#### Summary

*Knowledge graphs and embeddings are gaining popularity in the data science world.* *In this post, we will focus on one class of graphs called Knowledge Graphs, describe some of the problems practitioners are trying to solve using them and explain how machine learning is used in this context.*

#### Introduction

In our previous post, we introduced the world of graphs and networks, giving an overview of the basic concepts used to study and understand them. While these ideas are relevant across the entire spectrum of applications associated with graphs, more is needed to help solve the specific problems researchers and practitioners face in different areas where graphs are used. This is where the value of tailored machine-learning techniques come into play.

Mosaic Data Science’s creative approach to solving legacy problems makes us well-positioned to help your business take full advantage of the latest developments in graph analytics and networks, which can be applied to solve various use cases within all sectors. In this next post within our graph analytics series, we focus on one class of graphs called Knowledge Graphs, highlighting some of the complex problems they can help solve when paired with advanced data analytics.

#### Knowledge Graphs

A graph is an abstraction used to represent relationships or interactions between different elements. Figure 1 shows an example of a graph with five nodes, or edges, denoted by *{v _{1},v_{2},v_{3},v_{4},v_{5}}* and a set of interactions (called links or arcs), represented by lines connecting pairs of nodes. Some interactions are directed, like the link going from

*v*to

_{4}*v*, meaning that the relationship works in one direction only (like a one-way street). In contrast, the rest of the links in the graph are undirected, signaling relations that are valid both ways.

_{5}A Knowledge Graph (KG) is a particular class of graph that encodes information by letting nodes represent a heterogeneous set of entities and endows links with semantic meaning that describes how such entities relate to each other. Let us explore some of the intricacies of knowledge graphs through a series of examples.

Figure 2 shows a small geographic Knowledge Graph, with boxes representing entities and arrows representing links. Some noticeable differences quickly stand out between this KG and the generic graph shown in Figure 1. Firstly, the KG has a semantic meaning attached to each one of its elements, which is articulated in the form of *triples*. A triple, denoted as <*h, r, t*>, is defined as a combination of two nodes, called head (*h*) and tail (*t*), and a relation (*r*) between them. Triples encode facts; thus <*Europe, is a, continent*> and <*Nepal, is a region of, South Asia*> are a couple of facts from our KG.

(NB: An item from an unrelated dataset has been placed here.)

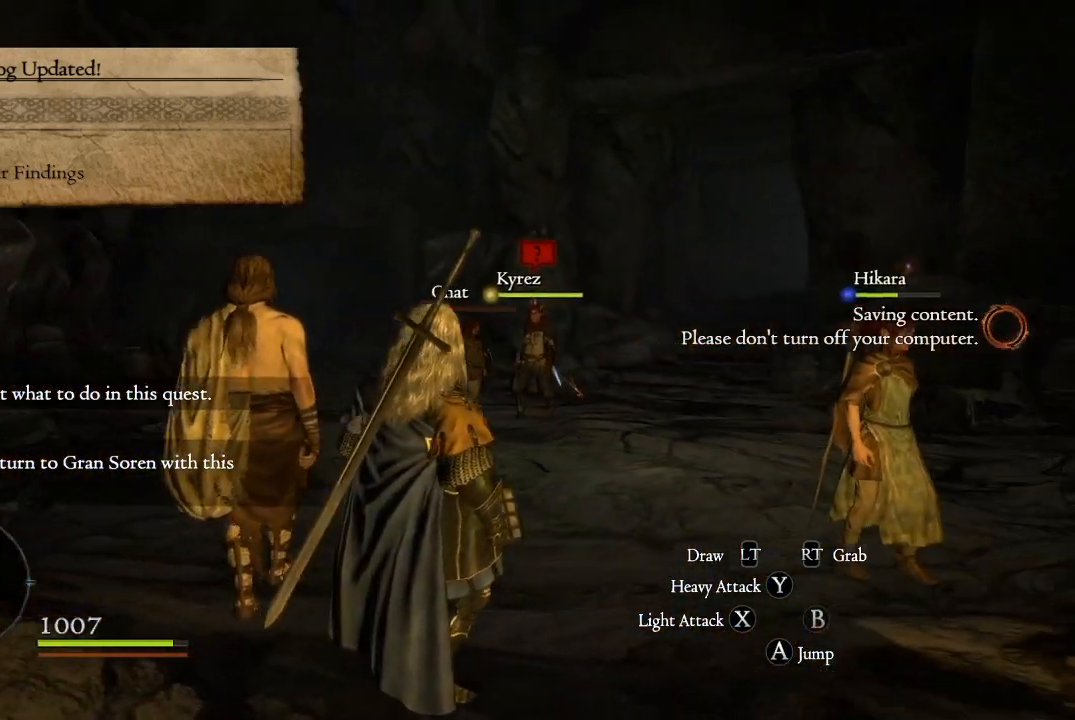
{"buttons": [], "left_stick": "up", "right_stick": "center", "events": [[217, "left_stick", "up"]]}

Secondly, our KG needs to inform us of multiple facts, like what continent Portugal belongs to, if Poland is in the Iberian Peninsula, or if Armenia is a region of South Asia. In practice, missing facts are common in KG, but the interpretation of such absence depends on whether we have a closed-world or an open-world KG. The assumption behind the former is that any missing relation implies the relation is false, whereas for the latter missing relations signal ignorance (the fact could be either true or false, but we do not know).

Let us investigate what type of KG is shown in Figure 2. Under the closed-world assumption, the missing fact <*Armenia, is a region of, South Asia* > would be false, which happens to be correct, whereas <*Portugal, is a region of, Europe*> would be false too, which we know is incorrect. Hence, for our KG to be right, it must be an open-world KG. In practice, the type of world assumption is established by the KG creators and communicated to the KG users, so we do not need to deduce it as we did here. However, verifying the coherence between the KG construction and its world type could be an essential data quality step.

The information in our KG allows us to do different things. We could ask what countries are in Asia. A query of this type is easily solved by finding the intersection between the entities that are countries and the entities that are regions of Asia. By doing so, we get Nepal and Armenia, but we don’t get India. A quick inspection uncovers another missing relation: Like Portugal, India is not connected to any continent. How do we determine what continent India belongs to?

Knowledge graphs allow us to apply formal logic rules to deduce facts. Knowing that India is a region of South Asia, which in turn is a region of Asia, lets us conclude what continent India is in. However, the strength of this deduction depends not only on the correctness of the available facts but also on how exhaustive they are. Consider the syllogism a) India is a region of South Asia, b) South Asia is a region of Asia, therefore c) India is a region of Asia. For this to always work, *is a region of* must be exhaustive, i.e., all possible ways in which something is a region of something else should be included. Suppose now that we added the fact <*Azores islands, is a region of, Portugal*> to our KG.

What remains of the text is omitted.